| Items from a data source |
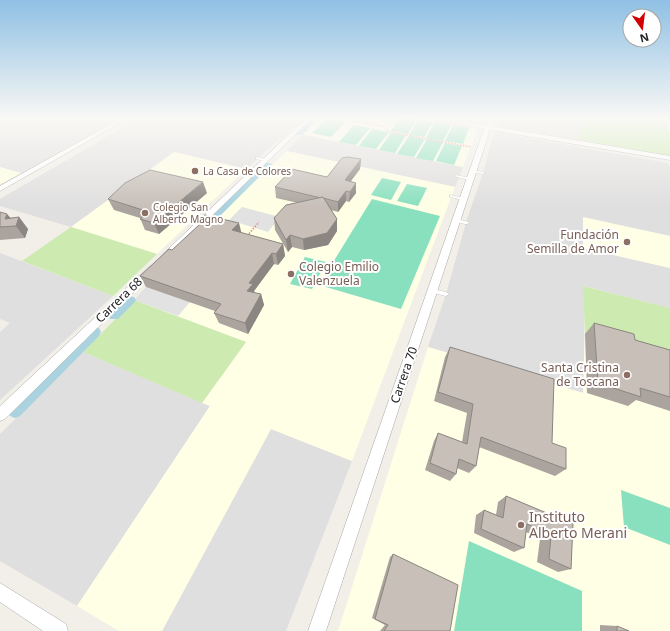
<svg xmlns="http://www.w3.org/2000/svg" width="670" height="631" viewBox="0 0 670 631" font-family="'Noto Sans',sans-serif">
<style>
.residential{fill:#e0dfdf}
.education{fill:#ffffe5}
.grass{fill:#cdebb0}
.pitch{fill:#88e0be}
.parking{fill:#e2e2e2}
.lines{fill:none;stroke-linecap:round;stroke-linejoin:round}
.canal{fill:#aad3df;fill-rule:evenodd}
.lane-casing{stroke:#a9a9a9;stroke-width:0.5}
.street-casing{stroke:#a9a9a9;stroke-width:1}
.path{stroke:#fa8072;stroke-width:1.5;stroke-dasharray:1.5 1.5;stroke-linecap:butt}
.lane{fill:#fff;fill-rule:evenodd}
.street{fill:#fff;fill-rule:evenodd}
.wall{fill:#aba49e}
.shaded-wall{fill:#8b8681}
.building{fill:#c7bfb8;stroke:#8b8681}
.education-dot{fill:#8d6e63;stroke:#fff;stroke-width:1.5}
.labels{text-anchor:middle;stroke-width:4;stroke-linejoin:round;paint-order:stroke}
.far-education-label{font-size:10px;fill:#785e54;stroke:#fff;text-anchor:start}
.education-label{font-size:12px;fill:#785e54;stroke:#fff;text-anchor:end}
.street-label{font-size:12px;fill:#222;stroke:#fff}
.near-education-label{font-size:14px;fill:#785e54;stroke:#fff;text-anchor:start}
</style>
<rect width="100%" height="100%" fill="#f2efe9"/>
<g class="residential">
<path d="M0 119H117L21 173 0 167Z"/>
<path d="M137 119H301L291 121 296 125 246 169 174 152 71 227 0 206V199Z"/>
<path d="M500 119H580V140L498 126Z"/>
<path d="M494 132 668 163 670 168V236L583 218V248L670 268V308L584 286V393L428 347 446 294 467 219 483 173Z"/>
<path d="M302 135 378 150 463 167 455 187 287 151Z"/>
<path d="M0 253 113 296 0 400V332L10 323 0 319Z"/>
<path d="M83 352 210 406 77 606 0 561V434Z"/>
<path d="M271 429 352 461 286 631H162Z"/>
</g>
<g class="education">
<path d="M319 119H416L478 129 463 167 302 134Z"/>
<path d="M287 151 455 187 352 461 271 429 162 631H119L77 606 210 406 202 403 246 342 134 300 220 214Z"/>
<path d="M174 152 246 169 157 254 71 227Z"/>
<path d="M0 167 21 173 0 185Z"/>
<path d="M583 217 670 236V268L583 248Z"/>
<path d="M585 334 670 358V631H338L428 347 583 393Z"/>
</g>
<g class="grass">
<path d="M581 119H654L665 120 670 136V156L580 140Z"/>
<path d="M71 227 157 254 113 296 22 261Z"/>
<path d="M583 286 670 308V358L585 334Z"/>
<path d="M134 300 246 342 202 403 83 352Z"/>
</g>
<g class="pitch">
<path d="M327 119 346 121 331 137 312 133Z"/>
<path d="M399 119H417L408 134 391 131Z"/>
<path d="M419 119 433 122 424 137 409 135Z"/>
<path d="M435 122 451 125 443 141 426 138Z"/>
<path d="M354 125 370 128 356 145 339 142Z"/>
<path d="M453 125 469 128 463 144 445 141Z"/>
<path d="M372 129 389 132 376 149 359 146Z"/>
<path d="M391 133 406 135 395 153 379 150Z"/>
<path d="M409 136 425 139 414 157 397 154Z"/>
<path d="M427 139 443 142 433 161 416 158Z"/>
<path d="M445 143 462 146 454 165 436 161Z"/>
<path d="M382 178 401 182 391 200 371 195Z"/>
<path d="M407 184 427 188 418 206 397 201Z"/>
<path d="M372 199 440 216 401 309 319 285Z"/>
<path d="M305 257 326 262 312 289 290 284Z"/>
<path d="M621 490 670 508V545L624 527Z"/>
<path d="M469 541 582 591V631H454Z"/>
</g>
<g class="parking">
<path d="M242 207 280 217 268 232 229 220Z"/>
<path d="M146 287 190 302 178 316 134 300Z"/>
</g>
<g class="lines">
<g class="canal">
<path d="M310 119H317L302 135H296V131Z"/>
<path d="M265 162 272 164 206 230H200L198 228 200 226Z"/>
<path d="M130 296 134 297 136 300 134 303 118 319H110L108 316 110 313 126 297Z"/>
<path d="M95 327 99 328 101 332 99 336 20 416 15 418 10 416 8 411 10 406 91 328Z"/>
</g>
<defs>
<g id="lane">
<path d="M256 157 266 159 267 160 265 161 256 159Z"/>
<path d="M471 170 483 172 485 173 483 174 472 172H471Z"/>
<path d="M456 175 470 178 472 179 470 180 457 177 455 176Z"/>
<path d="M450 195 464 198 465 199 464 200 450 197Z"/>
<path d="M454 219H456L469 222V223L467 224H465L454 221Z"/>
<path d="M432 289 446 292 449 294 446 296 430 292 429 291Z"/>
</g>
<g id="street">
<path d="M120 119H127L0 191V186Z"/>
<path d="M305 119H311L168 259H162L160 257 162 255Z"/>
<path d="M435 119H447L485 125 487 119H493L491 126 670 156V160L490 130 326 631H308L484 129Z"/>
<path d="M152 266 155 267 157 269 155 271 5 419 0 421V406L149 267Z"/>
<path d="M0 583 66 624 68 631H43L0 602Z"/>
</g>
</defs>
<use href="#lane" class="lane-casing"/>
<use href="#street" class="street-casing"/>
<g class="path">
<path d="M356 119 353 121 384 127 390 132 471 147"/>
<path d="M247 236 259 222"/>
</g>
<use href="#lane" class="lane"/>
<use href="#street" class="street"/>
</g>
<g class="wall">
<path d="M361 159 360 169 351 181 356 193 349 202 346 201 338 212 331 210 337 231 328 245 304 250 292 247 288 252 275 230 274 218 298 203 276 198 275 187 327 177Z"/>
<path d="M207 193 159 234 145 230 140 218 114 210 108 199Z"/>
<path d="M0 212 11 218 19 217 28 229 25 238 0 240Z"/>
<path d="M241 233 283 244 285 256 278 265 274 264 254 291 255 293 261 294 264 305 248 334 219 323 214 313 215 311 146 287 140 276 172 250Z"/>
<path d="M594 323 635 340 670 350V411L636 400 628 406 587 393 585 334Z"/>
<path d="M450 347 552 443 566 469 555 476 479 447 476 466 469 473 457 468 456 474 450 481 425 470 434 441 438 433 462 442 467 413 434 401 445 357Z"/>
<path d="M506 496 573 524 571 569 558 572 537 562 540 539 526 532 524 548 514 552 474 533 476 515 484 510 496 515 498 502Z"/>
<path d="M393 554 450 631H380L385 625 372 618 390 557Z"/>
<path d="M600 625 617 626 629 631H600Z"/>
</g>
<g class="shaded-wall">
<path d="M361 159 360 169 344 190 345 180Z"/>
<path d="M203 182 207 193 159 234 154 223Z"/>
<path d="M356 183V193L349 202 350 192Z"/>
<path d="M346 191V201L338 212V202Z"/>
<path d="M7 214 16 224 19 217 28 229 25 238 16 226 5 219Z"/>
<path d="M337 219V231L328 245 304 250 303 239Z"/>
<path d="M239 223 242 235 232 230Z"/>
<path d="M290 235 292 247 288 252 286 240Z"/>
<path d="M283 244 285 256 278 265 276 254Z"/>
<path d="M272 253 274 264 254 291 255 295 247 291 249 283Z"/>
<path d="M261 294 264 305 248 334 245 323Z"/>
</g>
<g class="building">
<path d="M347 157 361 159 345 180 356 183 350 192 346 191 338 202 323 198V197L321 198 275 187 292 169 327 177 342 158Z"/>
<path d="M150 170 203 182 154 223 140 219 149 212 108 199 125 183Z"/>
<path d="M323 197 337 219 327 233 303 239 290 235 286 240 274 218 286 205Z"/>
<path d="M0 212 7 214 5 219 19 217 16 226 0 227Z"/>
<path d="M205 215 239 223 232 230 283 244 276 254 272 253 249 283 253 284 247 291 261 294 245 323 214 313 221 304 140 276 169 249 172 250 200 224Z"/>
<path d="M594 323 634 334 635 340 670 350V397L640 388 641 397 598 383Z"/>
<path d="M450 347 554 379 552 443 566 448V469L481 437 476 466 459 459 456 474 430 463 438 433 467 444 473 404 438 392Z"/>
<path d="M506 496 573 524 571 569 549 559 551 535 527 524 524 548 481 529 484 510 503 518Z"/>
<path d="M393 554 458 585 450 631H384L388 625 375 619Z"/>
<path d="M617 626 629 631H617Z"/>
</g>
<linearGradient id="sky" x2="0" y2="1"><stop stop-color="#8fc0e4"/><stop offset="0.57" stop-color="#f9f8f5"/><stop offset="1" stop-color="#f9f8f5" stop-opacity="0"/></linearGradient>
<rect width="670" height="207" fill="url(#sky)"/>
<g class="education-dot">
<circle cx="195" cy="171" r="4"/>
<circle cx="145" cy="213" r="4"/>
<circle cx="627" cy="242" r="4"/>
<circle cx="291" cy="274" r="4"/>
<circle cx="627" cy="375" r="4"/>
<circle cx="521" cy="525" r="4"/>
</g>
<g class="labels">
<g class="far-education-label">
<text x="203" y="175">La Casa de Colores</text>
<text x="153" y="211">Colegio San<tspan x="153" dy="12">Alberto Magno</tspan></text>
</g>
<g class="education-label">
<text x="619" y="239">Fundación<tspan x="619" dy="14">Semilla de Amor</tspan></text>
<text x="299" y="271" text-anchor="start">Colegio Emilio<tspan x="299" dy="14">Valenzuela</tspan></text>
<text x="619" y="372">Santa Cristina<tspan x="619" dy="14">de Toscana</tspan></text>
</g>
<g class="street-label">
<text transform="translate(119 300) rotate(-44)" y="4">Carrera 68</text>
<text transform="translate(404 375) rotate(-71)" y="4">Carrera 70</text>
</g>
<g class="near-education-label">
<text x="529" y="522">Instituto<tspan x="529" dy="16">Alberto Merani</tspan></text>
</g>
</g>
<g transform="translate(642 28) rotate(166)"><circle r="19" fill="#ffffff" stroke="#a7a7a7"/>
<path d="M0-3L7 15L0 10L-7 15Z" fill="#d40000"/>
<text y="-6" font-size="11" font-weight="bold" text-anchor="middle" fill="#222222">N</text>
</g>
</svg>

---

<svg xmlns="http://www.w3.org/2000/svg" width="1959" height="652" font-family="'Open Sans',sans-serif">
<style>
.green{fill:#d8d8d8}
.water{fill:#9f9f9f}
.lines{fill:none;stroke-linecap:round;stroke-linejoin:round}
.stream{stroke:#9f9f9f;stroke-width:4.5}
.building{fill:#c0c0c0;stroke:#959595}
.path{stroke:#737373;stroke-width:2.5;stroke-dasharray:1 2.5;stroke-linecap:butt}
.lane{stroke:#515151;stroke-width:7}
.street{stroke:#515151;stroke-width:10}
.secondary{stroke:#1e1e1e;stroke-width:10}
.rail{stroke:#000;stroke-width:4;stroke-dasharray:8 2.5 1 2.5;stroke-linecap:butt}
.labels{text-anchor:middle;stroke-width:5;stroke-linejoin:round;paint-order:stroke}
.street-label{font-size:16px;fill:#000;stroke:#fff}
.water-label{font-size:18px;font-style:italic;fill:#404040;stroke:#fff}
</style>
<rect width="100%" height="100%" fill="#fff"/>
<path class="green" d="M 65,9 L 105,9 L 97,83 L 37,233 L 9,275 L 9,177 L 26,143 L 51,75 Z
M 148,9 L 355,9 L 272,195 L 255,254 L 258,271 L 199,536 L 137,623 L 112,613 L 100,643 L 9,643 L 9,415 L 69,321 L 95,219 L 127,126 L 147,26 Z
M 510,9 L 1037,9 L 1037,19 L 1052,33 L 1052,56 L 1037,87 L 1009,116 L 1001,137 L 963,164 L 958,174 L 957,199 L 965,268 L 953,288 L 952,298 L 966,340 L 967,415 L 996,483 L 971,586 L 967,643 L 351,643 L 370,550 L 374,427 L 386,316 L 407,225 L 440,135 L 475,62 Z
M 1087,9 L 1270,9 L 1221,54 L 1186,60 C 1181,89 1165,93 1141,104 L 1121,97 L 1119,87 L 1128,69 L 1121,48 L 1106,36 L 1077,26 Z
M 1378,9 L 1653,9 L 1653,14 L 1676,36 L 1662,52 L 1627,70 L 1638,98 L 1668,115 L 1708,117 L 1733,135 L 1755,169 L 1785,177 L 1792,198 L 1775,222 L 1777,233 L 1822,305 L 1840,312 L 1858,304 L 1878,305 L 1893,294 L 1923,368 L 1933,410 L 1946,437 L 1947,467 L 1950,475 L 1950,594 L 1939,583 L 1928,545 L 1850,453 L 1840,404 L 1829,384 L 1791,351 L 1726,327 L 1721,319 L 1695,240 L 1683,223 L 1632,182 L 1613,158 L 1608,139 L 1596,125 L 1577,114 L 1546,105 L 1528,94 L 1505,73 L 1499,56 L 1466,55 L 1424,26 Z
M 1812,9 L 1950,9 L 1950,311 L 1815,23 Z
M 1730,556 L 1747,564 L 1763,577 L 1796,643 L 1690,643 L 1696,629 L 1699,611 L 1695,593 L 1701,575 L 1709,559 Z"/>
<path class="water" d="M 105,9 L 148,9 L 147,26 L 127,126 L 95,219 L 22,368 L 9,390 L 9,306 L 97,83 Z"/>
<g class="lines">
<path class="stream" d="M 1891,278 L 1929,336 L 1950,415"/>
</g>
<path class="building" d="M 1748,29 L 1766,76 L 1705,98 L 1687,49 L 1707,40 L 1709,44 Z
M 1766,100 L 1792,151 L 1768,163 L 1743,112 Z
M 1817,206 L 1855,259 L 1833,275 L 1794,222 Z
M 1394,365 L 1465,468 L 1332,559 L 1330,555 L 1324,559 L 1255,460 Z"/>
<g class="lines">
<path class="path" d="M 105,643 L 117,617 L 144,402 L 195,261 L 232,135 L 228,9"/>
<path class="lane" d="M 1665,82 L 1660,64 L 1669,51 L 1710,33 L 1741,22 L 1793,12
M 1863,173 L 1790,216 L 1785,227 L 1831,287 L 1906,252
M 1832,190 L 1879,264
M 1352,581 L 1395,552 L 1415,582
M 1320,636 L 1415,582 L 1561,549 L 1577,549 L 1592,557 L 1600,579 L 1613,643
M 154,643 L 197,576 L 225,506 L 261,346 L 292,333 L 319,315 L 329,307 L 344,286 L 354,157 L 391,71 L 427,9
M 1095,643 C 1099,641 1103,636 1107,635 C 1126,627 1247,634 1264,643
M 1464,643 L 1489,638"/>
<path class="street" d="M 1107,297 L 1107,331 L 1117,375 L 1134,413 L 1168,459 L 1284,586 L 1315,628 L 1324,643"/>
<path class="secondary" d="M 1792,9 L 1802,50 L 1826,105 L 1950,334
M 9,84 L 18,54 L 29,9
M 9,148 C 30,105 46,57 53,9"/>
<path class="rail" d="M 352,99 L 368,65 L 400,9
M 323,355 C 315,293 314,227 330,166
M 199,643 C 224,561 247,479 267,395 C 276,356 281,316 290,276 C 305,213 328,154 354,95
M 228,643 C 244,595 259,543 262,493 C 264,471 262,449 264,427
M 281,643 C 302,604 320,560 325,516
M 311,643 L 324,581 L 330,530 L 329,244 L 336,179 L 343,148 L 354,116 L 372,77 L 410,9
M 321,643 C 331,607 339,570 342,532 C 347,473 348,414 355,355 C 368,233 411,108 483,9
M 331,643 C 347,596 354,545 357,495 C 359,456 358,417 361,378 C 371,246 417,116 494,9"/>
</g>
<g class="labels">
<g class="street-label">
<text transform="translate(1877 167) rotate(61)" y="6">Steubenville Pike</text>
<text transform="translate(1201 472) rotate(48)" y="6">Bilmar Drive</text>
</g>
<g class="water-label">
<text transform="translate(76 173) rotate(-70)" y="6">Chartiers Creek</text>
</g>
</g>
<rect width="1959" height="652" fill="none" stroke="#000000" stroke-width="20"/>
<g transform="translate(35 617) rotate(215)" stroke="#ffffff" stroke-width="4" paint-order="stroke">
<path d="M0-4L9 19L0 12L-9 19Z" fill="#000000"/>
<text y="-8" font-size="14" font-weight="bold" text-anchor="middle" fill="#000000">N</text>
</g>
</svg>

| Task statement |
Find each line of the data above that holds the word "weight", then copy it.

| Completed task |
<text y="-6" font-size="11" font-weight="bold" text-anchor="middle" fill="#222222">N</text>
<text y="-8" font-size="14" font-weight="bold" text-anchor="middle" fill="#000000">N</text>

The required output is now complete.